Dalam hal ini, derajat kalimat tauhid merupakan hal yang kudus, terbersihkan dari noda apapun. Sedangkan bendera dengan seabrek kalimat suci maupun mantra adalah sesuatu yang profan alias telah tercemari kreasi pikiran, syahwat dan budaya manusia.

Pantaslah kita tak perlu heran, jika teriakan "Allahu Akbar" menjadi nihil nilai keislaman yang cinta damai, ketika digunakan oleh para teroris saat melakukan bom bunuh diri, termasuk beberapa bom yang meledak di negeri tercinta ini.

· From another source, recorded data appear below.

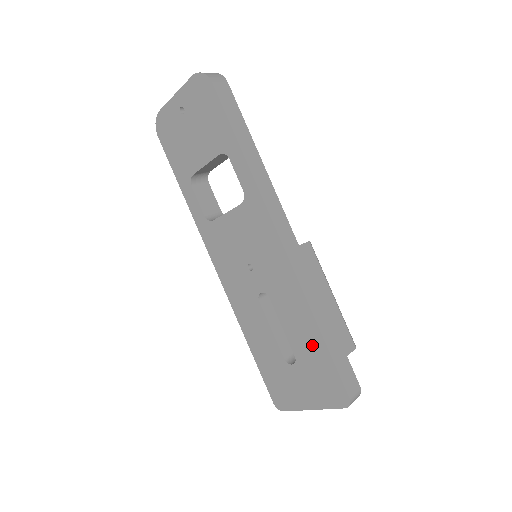
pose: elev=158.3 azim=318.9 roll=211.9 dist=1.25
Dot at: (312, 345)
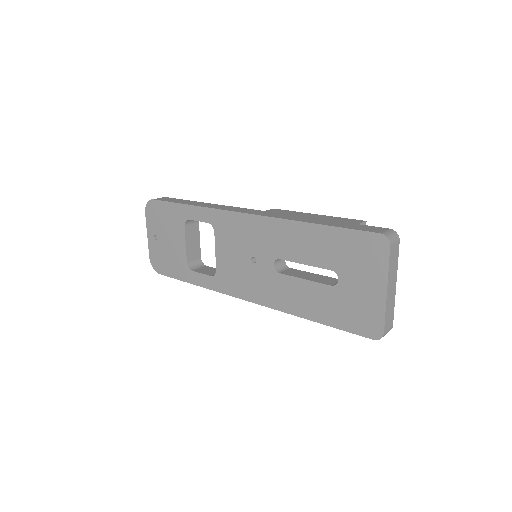
Dot at: (325, 242)
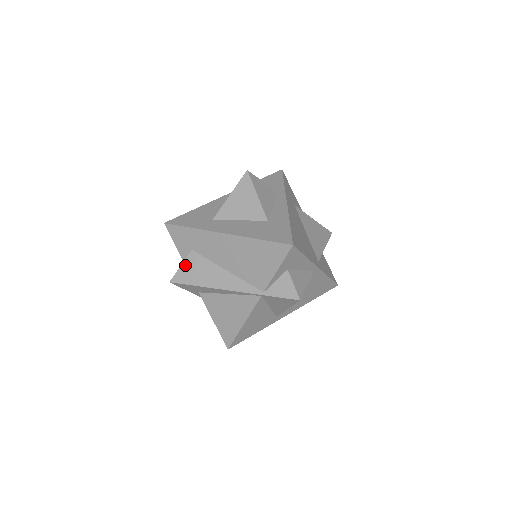
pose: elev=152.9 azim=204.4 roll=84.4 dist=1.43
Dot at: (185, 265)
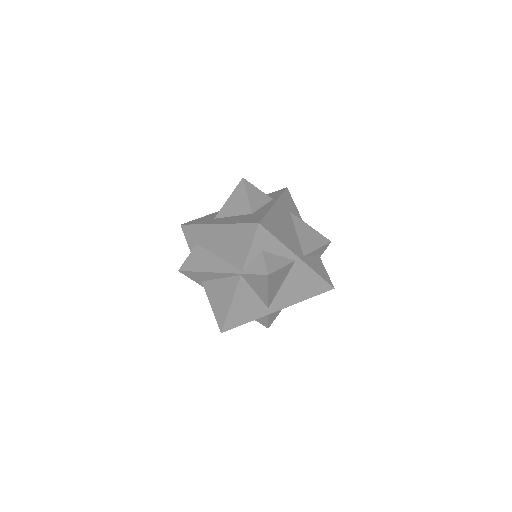
Dot at: (190, 256)
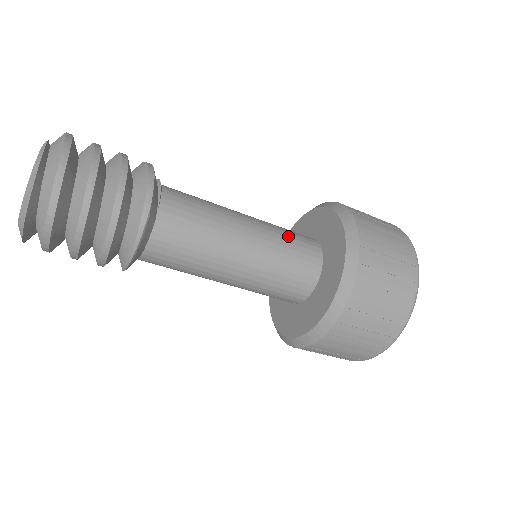
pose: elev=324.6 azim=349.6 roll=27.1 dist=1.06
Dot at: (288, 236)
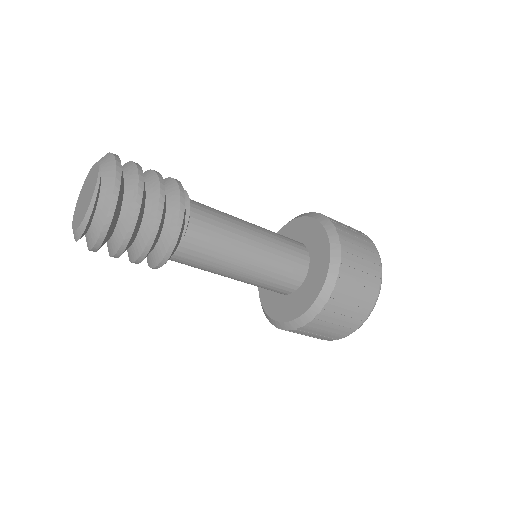
Dot at: (281, 268)
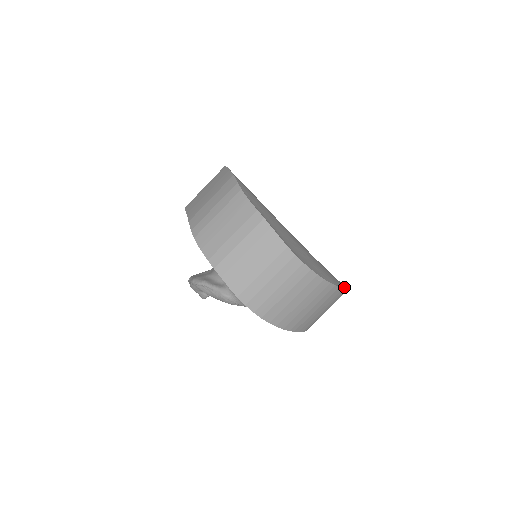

Bukan hanya itu, kelompok radikalis seperti ISIS pun menggunakan kalimat tauhid dalam bendera dengan warna yang sama meskipun berbeda bentuk penulisannya (khot).

Oleh karena itu, tentu saja umat Islam dunia bersepakat bahwa ISIS dan konco-konconya bukan lagi Islam melainkan memanfaatkan penafsiran ajaran Islam secara serampangan demi mendapatkan legitimasi agama untuk berbuat sesuatu yang keji dan biadab.

Makanya, kalau melihat kasus pembakaran bendera HTI oleh Banser yang berujung digeruduk akis bela bendera tauhid 211 itu, malah menjadi lain pemaknaannya, terendus pula ada itikad lain di luar narasi bela tauhid, seperti yel-yel mendukung kandidat capres-cawapres nomor urut 2 dan fakta lainnya.

Tidak gampang memang membaca situasi ini, tapi dilain sisi, banyak agenda tersusupkan dalam aksi-aksi yang melibatkan banyak orang atau massa besar. Setidaknya, ada tiga tipologi orang yang ikut aksi "bela tauhid":

Pertama, mereka yang datang karena murni kecintaan akan Islam. Orang tipe ini, tidak membaca narasi di balik aksi, sing penting demo bela tauhid, tok. Mereka rela merogok kocek dalam-dalam demi mengembalikan marwah agamanya lewat aksi demonstrasi.

Kedua, mereka yang menjadi pelaksana lapangan berdasarkan instruksi. Mereka ini sebenarnya juga tidak paham narasi di balaik aksi, tapi rela berdemo demi selembar rupiah bahkan nahasnya hanya ikut rame tanpa memahami substansi demonstrasi.

Ketiga, merekalah para sutradara yang turun aksi dengan menitipkan narasi yang diperankan oleh dua kelompok di atas. Apabila berhasil, maka kelompok ini akan segera mengakuisi perjuangan tersebut menjadi milik mereka, bukan milik umat yang datang dengan wajah polos dan berbayar itu. Lantas, kamu masuk tipologi mana?